I have a file containing multiple XML declarations which I was able to detect and individually read them from this post: Parseing XML by R always return XML declaration error . The data comes from: https://www.google.com/googlebooks/uspto-patents-applications-text.html.
### read xml document with more than one <?xml declaration in R
lines <- readLines("pa020829.xml")
start <- grep('<?xml version="1.0" encoding="UTF-8"?>',lines,fixed=T)

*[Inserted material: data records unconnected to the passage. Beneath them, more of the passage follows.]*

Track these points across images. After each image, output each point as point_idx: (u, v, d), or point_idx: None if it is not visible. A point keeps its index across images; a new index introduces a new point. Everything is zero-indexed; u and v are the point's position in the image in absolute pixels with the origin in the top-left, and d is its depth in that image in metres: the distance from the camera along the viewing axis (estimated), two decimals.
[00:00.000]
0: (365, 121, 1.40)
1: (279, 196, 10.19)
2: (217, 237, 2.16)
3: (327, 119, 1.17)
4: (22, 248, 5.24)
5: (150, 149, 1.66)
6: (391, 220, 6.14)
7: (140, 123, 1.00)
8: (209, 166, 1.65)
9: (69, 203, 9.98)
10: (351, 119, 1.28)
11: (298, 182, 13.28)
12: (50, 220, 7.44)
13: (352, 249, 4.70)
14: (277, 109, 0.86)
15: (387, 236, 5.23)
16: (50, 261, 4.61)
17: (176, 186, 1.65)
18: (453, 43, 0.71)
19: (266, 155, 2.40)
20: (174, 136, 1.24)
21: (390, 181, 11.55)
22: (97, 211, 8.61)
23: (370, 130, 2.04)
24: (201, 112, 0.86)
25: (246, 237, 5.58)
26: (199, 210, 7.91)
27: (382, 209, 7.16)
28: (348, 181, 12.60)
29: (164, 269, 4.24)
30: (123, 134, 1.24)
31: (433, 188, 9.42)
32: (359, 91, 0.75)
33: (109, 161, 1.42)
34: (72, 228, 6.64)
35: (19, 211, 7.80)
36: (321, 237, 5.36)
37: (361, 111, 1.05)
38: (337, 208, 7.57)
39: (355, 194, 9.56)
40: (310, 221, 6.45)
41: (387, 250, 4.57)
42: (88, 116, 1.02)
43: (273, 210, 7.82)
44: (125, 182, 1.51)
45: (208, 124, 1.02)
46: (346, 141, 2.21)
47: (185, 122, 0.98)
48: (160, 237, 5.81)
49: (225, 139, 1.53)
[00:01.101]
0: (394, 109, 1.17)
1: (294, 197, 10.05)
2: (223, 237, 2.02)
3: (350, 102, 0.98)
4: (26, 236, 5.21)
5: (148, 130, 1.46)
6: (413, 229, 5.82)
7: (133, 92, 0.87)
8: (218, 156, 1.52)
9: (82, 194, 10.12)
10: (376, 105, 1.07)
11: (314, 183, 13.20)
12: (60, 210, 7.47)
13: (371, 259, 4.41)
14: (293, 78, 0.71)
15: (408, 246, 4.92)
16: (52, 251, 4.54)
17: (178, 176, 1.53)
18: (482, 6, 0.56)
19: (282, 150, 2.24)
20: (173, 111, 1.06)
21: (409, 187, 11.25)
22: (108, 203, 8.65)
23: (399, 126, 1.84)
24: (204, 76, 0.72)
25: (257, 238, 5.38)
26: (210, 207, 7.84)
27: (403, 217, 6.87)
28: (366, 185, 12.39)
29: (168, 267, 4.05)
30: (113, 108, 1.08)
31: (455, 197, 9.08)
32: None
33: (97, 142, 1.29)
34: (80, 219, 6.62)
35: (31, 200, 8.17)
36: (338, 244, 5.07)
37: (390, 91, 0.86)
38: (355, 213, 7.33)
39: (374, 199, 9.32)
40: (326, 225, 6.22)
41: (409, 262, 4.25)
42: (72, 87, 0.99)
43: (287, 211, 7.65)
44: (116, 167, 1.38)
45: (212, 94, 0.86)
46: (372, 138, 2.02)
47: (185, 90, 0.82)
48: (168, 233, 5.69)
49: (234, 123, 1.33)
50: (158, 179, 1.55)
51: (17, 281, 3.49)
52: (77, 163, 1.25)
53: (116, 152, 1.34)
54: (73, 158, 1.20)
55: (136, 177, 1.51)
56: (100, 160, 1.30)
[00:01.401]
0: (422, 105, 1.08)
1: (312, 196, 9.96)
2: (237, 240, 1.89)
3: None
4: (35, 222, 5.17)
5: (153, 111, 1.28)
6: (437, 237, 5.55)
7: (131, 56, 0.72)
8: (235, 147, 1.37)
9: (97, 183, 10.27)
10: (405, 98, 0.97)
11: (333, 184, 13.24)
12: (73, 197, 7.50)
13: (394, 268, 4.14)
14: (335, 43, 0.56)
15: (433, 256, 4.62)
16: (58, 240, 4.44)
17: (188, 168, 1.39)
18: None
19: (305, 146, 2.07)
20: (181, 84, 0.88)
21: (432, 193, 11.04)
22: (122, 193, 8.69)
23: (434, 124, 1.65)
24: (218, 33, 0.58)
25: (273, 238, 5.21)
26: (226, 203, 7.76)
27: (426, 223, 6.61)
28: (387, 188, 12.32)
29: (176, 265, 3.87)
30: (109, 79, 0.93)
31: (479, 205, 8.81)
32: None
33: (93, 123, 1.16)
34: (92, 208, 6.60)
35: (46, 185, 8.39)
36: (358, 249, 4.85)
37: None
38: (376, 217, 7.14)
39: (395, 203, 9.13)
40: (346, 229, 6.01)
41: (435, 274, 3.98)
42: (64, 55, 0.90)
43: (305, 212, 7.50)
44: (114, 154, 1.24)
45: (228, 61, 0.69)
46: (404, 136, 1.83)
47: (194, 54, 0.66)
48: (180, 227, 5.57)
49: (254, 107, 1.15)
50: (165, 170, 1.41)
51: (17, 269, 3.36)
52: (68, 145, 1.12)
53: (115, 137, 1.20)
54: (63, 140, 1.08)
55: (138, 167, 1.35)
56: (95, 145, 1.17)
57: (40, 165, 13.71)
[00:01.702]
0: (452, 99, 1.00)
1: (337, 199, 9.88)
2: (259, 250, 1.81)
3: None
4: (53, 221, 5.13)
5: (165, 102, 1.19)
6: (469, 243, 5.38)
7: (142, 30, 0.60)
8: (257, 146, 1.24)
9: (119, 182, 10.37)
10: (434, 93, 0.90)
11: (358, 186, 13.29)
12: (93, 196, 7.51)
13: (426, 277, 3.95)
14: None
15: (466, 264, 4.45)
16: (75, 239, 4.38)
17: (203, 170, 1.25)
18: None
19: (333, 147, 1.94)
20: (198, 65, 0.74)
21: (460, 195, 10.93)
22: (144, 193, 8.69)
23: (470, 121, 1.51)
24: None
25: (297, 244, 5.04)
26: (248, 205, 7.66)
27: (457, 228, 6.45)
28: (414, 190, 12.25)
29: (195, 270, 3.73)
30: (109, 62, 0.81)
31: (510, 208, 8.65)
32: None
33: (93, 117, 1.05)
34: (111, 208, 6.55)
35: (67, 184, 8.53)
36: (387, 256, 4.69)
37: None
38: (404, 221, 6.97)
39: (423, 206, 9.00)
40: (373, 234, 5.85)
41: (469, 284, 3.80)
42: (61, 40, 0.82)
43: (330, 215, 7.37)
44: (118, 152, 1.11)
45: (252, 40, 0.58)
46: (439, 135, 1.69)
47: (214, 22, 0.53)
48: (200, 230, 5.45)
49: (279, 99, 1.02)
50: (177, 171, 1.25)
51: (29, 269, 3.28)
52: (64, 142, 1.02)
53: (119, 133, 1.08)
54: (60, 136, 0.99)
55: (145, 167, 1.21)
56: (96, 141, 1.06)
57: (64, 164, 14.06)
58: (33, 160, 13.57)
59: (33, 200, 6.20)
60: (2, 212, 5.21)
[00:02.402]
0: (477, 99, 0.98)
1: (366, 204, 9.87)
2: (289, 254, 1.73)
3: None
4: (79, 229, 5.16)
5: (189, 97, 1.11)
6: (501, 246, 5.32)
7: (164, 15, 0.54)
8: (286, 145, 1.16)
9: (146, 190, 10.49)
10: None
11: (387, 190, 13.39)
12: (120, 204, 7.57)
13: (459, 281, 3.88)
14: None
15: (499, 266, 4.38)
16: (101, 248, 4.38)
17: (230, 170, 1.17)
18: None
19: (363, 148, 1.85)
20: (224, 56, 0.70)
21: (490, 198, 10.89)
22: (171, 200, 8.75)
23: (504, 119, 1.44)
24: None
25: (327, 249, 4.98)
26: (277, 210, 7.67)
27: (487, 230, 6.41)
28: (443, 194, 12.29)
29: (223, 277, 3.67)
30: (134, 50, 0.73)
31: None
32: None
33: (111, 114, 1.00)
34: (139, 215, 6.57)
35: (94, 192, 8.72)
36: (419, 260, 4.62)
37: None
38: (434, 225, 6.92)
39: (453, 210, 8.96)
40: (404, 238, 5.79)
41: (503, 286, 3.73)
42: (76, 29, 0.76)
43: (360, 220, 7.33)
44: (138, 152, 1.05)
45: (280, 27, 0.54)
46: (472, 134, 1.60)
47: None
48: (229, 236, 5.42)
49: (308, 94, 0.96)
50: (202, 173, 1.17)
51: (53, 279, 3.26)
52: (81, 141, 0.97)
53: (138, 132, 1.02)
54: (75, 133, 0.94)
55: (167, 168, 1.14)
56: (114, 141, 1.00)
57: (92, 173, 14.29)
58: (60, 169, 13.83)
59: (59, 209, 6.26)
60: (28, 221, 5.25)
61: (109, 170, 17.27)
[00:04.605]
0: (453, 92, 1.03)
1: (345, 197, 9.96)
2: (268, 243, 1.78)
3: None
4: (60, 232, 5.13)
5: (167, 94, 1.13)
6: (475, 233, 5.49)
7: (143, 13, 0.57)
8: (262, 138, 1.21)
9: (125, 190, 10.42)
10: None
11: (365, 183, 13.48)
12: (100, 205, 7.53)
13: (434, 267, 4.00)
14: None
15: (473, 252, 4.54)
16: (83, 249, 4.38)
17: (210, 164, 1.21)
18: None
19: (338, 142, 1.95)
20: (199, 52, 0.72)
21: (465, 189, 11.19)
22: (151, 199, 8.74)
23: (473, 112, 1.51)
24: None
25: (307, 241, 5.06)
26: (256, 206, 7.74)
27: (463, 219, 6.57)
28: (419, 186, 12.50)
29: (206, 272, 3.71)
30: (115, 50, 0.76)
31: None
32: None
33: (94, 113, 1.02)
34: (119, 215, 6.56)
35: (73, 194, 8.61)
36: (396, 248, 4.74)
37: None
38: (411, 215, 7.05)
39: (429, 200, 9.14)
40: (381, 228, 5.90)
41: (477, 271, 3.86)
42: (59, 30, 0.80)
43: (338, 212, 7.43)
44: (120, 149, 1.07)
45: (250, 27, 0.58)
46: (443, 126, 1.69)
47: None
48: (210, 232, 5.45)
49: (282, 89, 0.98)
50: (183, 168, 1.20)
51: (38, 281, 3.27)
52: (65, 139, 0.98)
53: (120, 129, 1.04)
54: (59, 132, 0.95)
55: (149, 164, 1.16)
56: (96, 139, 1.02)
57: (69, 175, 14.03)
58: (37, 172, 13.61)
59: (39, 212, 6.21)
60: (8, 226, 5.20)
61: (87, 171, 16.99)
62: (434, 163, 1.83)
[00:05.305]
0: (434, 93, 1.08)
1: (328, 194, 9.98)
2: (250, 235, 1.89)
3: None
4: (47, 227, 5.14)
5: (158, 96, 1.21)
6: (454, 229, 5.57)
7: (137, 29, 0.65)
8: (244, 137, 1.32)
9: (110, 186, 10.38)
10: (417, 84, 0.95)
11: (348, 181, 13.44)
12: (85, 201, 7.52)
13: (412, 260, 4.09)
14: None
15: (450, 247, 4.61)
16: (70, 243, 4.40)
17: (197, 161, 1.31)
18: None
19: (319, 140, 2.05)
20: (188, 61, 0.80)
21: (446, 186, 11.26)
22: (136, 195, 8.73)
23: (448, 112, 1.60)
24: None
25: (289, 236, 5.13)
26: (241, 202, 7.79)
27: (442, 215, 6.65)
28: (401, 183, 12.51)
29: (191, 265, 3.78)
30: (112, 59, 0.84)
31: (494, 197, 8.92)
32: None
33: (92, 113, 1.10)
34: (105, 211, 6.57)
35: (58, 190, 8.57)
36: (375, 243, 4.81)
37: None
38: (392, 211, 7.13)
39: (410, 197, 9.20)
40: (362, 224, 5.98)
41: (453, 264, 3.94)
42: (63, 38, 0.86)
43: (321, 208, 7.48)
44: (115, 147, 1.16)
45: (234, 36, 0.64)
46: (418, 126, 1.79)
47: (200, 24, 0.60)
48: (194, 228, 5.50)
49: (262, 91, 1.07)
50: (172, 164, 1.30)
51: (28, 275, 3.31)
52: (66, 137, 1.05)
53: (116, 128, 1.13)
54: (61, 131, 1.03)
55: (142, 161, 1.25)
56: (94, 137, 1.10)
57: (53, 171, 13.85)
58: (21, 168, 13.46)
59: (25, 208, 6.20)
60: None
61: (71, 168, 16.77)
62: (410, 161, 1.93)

end <- c(start[-1]-1,length(lines))
get.xml <- function(i) {
txt <- paste(lines[start[i]:end[i]],collapse="\n")
# print(i)
xmlTreeParse(txt,asText=T)
# return(i)
}
docs <- lapply(1:10,get.xml)
> class(docs)
[1] "list"
> class(docs[1])
[1] "list"
> class(docs[[1]])
[1] "XMLDocument" "XMLAbstractDocument"
The file docs contains 10 similar documents called docs[[1]], docs[[2]], ... . I managed to extract the root of a single doc and to insert it into a matrix:
root <- xmlRoot(docs[[1]])
d <- rbind(unlist(xmlSApply(root[[1]], function(x) xmlSApply(x, xmlValue))))
However, I need to write code that would automatically retrieve the data of all 10 documents and attach them to a single data frame. I tried the code below but it only retrieves the data of the first document's root and attaches it multiple times to the matrix.
d <- lapply(docs, function(x) rbind(unlist(xmlSApply(root, function(x) xmlSApply(x, xmlValue)))))
I guess I need to change the way I call the root in the function.
Any idea on how to create a matrix with the data from all the documents?